Now, one might argue that why to waste time experimenting with several models and algorithms when you can simply go for a complex neural network and be done with it?”. This is very wrong and considered a bad practice.
First of all, just because you are opting for a complex architecture for your model doesn’t directly ensure a good inference performance. Deep neural networks with very complex architectures suffer from several problems, namely information loss, weight decay, and overfitting, which can very severely affect the model’s performance.
Secondly, it is very important to consider a performance-to-price ratio for your model. Deploying a complex architecture on a server will require a lot more computational resources as compared to a simpler architecture, which simply means a higher cost of operation. On the other hand, if you are getting an almost equal or very slightly less performance with a simpler architecture, you should go with the latter one due to its better P2P ratio.
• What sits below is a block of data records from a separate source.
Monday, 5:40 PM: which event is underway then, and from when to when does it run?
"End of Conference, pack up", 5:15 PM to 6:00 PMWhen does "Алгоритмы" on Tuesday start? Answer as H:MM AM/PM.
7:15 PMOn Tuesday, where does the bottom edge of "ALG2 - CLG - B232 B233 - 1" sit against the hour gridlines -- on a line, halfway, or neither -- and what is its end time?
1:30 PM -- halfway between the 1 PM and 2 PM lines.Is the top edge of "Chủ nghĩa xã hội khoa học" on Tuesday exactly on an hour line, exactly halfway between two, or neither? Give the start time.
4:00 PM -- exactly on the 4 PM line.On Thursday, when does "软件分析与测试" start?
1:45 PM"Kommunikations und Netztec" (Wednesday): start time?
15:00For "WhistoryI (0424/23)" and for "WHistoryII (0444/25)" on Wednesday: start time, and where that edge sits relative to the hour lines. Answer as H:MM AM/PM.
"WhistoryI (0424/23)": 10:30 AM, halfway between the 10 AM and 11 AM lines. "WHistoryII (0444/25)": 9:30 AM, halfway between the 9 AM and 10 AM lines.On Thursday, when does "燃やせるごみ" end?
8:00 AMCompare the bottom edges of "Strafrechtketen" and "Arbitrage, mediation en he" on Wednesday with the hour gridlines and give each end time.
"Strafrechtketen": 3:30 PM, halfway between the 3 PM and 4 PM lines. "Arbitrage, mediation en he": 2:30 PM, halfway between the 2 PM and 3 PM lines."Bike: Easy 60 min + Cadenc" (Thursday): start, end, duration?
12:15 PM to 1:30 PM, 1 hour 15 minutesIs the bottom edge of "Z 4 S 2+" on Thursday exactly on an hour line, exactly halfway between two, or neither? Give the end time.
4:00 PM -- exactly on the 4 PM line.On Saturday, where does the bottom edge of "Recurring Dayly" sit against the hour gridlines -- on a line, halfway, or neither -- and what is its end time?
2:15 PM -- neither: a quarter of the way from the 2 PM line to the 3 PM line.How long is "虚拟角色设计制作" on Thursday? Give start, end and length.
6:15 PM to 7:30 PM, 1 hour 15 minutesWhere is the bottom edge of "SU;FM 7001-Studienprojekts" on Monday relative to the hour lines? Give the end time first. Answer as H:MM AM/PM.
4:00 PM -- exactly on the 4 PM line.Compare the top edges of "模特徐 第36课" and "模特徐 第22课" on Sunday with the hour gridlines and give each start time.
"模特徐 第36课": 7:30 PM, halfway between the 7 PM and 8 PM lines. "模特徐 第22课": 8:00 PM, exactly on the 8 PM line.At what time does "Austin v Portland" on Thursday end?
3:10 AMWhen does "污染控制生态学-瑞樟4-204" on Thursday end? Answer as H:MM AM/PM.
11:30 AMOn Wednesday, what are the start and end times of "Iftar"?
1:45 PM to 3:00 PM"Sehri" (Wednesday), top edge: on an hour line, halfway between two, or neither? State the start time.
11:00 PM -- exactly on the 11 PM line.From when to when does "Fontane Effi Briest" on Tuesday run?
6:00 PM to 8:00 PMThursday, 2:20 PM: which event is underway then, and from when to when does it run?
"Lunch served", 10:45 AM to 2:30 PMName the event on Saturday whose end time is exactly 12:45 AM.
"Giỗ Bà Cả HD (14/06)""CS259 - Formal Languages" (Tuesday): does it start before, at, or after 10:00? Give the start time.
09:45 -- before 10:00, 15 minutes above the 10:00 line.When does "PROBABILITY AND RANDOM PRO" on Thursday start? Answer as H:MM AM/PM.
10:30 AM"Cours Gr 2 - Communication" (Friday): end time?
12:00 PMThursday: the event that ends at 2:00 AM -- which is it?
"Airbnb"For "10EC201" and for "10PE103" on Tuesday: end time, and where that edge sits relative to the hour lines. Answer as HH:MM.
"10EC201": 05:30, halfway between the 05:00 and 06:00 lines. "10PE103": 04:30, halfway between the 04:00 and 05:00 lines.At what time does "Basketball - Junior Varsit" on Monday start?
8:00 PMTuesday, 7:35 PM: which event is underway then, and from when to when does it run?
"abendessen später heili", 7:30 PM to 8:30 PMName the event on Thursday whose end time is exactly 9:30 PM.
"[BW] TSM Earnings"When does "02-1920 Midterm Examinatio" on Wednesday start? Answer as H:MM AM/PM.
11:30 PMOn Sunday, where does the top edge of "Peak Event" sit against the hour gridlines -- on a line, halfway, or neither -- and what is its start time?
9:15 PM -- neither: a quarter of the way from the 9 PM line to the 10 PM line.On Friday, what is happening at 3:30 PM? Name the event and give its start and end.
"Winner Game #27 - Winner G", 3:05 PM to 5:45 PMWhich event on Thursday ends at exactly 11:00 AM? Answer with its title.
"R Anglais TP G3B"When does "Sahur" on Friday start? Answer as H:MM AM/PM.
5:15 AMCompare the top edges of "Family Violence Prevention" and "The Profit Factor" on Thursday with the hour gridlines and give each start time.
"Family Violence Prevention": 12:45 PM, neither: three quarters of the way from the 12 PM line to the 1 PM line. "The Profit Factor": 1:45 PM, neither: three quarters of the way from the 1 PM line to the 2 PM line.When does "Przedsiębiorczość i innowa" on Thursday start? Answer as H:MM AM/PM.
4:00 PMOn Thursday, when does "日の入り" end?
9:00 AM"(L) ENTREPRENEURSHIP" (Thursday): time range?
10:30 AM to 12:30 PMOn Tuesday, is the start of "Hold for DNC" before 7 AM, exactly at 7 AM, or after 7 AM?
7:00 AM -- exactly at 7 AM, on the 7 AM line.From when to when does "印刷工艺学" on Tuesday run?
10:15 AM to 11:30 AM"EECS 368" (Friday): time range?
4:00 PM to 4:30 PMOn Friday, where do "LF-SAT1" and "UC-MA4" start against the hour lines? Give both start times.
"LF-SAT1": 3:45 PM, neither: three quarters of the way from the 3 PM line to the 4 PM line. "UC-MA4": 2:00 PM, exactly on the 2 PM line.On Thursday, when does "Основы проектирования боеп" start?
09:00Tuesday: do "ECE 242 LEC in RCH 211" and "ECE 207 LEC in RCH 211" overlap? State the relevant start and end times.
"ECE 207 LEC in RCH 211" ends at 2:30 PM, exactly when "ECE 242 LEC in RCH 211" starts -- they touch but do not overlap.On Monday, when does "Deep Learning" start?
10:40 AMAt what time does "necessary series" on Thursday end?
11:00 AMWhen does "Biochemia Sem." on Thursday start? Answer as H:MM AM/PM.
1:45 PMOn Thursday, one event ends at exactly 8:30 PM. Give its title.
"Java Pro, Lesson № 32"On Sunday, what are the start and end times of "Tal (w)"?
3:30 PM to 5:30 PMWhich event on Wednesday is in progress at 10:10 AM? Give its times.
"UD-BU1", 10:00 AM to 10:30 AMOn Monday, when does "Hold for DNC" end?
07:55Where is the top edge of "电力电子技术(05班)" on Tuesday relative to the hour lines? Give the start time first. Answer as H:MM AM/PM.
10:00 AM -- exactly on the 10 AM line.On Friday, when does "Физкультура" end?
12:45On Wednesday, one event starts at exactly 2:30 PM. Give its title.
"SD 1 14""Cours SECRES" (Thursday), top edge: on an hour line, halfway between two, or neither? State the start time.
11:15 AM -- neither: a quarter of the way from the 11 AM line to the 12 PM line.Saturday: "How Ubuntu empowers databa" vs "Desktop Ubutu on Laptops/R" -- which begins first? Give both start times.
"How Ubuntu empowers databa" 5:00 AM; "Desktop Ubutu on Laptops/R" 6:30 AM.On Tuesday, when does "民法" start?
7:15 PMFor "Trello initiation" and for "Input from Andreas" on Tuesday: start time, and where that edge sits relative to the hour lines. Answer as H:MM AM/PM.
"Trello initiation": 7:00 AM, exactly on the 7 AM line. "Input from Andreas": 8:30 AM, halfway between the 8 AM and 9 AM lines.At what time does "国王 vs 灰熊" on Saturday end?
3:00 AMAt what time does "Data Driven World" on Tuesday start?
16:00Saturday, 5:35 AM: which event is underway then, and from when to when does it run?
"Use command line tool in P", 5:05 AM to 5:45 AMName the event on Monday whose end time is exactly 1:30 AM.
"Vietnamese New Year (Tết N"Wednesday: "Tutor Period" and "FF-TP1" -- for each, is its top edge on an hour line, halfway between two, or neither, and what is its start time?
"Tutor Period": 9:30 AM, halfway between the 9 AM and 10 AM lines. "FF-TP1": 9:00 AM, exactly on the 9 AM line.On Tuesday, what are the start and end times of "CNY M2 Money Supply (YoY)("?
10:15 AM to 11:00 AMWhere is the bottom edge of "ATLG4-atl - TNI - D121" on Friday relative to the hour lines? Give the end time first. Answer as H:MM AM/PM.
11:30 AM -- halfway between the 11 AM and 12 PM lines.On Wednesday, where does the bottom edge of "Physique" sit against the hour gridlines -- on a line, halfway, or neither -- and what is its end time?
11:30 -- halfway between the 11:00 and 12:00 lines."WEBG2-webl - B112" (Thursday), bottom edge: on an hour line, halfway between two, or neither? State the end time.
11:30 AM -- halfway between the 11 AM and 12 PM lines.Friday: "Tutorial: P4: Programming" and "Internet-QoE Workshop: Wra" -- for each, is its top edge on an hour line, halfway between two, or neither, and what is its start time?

Other than this, sometimes a model may not have a good performance for a certain hyperparameter value set but will perform exceptionally well on another set of hyperparameters. For example, let’s say we are working on a K-means clustering model. For the k-value 4 (i.e., 4 clusters), we get a very high loss. But on the other hand, with k-value 6, we not only get a significantly lower loss but at the same time pretty accurate inference. Therefore, tweaking the hyperparameters can sometimes result in a major performance boost!
I hope this made it clear why experimenting with different model architectures and hyperparameters is important.
Now onto the last part.
Learn to Deploy Your Models
If you are a Data Scientist in the current job market, you must know how to deploy your models. A Data Scientist who knows MLOps and can deploy his model on a server so that the client can use it is instantly better than a ton of other, generic Data Scientists. Some of the highest paying Data Science jobs require a good knowledge and experience of MLOps. So, it’ll help you in landing a good job if you have a strong grasp over concepts like how to use a Django/Flask server to deploy your models, how to use REST APIs to perform inference from a remote server, and, have good experience with technologies like Docker and Kubernetes.
At the beginning of this article, it was said that this article is for beginners and self-learners. Now a lot of terms in these articles were not exactly beginner-friendly, as expected. So, I’d advise you to start doing some research on our website itself if you don’t know out of those mentioned above. These are some of the most sought-after Data Science skills and best practices for the current job scenario. So if you want to stand out from the rest of the crowd, make sure you get proficient in all these skills.